Several years ago, BET.com, a web annex of the popular television network, invited web readers to celebrate Father’s Day by sending in their greetings for dear old dad. Let’s just say that the results weren’t exactly Hallmark-ready. Instead of a love-in, the startled organizers found themselves in the midst of a “venting session.” “That bastard!,” “I hate you!” were the sort of comments men and women wrote in honor of their paternal units.

Really, the people at BET shouldn’t have been surprised. The breakdown of marriage—specifically, the dramatic rise in divorce and nonmarital births—over the past 40 years has not been very kind to fatherhood. Fifty percent of American children—a disproportionate number of them low income and/or black—will spend time without their fathers in the house, and despite the expectations of many experts who had assumed otherwise, out-of-house fathers tend to disappoint. And yes, a lot of kids get mad about that.

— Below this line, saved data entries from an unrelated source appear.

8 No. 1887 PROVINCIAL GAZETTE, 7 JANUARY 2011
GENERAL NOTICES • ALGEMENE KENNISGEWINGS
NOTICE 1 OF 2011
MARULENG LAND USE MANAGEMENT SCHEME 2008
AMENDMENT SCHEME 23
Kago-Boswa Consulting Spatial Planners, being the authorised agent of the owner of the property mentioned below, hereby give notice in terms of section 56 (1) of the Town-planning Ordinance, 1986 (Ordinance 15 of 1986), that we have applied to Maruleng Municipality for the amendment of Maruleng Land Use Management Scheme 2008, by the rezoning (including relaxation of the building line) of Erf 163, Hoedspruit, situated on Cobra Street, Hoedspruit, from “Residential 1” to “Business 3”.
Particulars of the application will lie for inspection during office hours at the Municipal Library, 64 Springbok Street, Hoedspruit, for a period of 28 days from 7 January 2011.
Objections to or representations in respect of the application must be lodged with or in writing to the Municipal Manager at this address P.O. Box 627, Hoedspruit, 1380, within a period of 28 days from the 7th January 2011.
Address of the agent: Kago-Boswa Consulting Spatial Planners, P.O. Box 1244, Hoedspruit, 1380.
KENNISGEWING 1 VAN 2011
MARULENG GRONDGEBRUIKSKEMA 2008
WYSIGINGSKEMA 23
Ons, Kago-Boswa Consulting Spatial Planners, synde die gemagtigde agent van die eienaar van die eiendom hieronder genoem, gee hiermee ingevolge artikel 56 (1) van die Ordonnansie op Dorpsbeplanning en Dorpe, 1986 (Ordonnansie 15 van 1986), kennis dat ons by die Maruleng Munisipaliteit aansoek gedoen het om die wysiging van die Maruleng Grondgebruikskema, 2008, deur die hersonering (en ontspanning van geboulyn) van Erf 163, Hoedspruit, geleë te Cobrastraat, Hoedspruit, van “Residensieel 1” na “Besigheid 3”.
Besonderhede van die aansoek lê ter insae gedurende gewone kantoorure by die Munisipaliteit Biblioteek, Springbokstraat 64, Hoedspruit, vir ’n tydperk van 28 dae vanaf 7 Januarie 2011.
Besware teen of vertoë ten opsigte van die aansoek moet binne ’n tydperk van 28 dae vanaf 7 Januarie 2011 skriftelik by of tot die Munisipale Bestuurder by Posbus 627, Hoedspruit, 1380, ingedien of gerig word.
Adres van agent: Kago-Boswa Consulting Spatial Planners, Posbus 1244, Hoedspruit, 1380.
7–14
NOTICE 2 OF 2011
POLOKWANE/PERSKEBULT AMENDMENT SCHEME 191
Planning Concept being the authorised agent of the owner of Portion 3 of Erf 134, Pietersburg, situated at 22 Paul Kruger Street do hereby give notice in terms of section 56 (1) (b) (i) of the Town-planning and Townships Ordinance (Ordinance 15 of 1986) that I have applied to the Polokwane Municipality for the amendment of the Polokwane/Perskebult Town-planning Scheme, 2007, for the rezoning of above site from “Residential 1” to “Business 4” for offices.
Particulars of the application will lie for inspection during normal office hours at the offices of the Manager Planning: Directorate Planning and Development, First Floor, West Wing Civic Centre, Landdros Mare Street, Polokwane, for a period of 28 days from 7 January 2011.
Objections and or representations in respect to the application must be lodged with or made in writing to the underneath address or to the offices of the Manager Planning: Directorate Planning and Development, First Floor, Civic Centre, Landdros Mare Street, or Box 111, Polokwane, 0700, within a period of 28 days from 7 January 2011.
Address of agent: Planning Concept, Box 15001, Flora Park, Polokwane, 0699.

At the most basic level, fathers who’re divorced from their children’s mother, or who never married them in the first place, simply aren’t around much. According to most surveys, though about one-third of nonresident fathers visit with their kids on a weekly basis, a majority of them see them once a month, or less. And as the years go by, they tend to fade from the family picture even more. The Fragile Families study, which has followed close to 5,000 low-income couples with new children, has made the eye-opening discovery that 80 percent of unmarried fathers are either cohabiting or romantically involved with their child’s mother at birth. But the good news stops there. By the time the child is five, most couples have broken up and father involvement has steadily declined. In fact, 40 percent of dads have little or no contact with their children.

One of the explanations for this disappearing father act is what social scientists refer to as “multiple partner fertility.” In many cases, either a man already has children by another woman, or will go on to do so, which for logistical and financial reasons limits his ability to be the sort of father his kids will celebrate the third Sunday of every June. In the Fragile Families study, 42 percent of unmarried fathers already had at least one other child by at least one other woman. Divorced fathers, too, often go on to start another family and lose interest in their older kids. Little wonder that the U.S. now has a child-support system whose client base (about 17 million) and payment arrears rival the population and GDP of a small Third World country.

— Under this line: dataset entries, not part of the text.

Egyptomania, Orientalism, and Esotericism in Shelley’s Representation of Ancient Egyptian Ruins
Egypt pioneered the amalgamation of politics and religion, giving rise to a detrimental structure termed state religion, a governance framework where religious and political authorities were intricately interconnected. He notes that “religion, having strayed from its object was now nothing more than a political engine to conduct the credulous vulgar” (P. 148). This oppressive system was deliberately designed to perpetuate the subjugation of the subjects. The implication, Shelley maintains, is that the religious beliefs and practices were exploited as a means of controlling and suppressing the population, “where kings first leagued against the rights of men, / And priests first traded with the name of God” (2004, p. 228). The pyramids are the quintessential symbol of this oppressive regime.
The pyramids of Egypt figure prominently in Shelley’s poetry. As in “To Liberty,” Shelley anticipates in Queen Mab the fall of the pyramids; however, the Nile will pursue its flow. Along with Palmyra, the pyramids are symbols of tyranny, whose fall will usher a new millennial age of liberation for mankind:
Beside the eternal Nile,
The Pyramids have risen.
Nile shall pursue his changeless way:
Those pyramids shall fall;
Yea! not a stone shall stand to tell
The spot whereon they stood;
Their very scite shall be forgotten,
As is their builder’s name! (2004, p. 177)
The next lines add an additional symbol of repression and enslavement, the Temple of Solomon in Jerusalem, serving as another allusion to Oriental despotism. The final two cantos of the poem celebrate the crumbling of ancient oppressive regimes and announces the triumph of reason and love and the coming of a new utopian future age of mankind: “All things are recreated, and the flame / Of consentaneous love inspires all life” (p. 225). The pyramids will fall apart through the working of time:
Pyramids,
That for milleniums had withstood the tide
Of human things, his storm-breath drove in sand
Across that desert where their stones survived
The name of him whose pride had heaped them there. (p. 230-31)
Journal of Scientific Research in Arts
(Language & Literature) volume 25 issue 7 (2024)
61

Still, it would be wrong simply to blame the absent father problem on men. Family courts overflow these days with cases of fathers trying to stop ex-wives and girlfriends from moving out of state with their children, whether because they have promising jobs or new men waiting for them, or just because they want to. In many states, mothers will win those cases, and fathers will suddenly be living hundreds or even thousands of miles away from their kids. Some mothers block fathers’ access to their children simply out of bitterness or suspicion. The courts are now dealing with an increasing numbers of charges of “parental alienation,” that is, the attempt by one parent—either mother or father—to turn a child’s affection from the other parent by reciting their darkest flaws, imagined, exaggerated, or real.

Not that divorced or nonmarried fathers who remain close to their kids have found the recipe for a happy Father’s Day. When researchers compare the children whose nonresident fathers visit regularly and provide adequate financial support to those whose fathers are MIA, they find modest benefits at best. In a paper presented last March at the meeting of the Population Association of America, Mindy Scott showed that while the young adult children of divorce with committed dads had higher self-esteem than those without, they were still significantly more likely to have had difficult adolescence—abusing drugs, engaging in problem drinking and committing crimes—than kids living with their married fathers and, of course, mothers.

About four decades ago, when Americans began to imagine that they could separate marriage and childbearing, they didn’t think too hard about how men could be fathers without being husbands. As a result, this Sunday, many families won’t have much to celebrate.